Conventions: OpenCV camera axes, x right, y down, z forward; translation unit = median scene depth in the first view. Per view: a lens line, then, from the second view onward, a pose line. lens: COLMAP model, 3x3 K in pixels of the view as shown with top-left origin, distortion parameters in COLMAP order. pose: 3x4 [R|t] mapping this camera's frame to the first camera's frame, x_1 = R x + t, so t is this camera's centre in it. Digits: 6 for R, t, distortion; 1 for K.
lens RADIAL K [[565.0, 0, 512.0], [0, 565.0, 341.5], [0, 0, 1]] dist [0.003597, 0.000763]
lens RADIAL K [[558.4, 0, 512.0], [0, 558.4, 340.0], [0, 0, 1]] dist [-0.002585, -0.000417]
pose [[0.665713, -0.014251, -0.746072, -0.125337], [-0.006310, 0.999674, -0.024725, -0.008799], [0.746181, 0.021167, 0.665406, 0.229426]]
※ ※ ※
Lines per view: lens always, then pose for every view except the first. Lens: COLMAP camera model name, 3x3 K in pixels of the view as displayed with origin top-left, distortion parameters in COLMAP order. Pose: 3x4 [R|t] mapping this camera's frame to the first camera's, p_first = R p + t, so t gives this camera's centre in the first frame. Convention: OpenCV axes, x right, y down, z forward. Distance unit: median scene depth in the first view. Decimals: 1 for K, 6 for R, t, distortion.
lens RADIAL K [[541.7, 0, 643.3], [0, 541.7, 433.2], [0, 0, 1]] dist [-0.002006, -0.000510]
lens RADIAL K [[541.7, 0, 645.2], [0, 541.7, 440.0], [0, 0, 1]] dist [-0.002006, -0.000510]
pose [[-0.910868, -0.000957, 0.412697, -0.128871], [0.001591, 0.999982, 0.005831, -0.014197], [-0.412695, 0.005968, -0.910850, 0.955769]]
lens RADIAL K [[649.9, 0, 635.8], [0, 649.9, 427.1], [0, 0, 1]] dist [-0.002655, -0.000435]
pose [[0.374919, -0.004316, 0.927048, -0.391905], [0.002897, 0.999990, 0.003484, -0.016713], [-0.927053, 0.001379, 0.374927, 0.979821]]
※ ※ ※
What you are asked to do -
Repeat the items from the line containing "Conventions: OpenCV camera" through the line containing "0.021167, 0.665406, 0.229426]]", swapping "median" for "mean" and leaving everything else unchanged.

Result for this task -
Conventions: OpenCV camera axes, x right, y down, z forward; translation unit = mean scene depth in the first view. Per view: a lens line, then, from the second view onward, a pose line. lens: COLMAP model, 3x3 K in pixels of the view as shown with top-left origin, distortion parameters in COLMAP order. pose: 3x4 [R|t] mapping this camera's frame to the first camera's frame, x_1 = R x + t, so t is this camera's centre in it. Digits: 6 for R, t, distortion; 1 for K.
lens RADIAL K [[565.0, 0, 512.0], [0, 565.0, 341.5], [0, 0, 1]] dist [0.003597, 0.000763]
lens RADIAL K [[558.4, 0, 512.0], [0, 558.4, 340.0], [0, 0, 1]] dist [-0.002585, -0.000417]
pose [[0.665713, -0.014251, -0.746072, -0.125337], [-0.006310, 0.999674, -0.024725, -0.008799], [0.746181, 0.021167, 0.665406, 0.229426]]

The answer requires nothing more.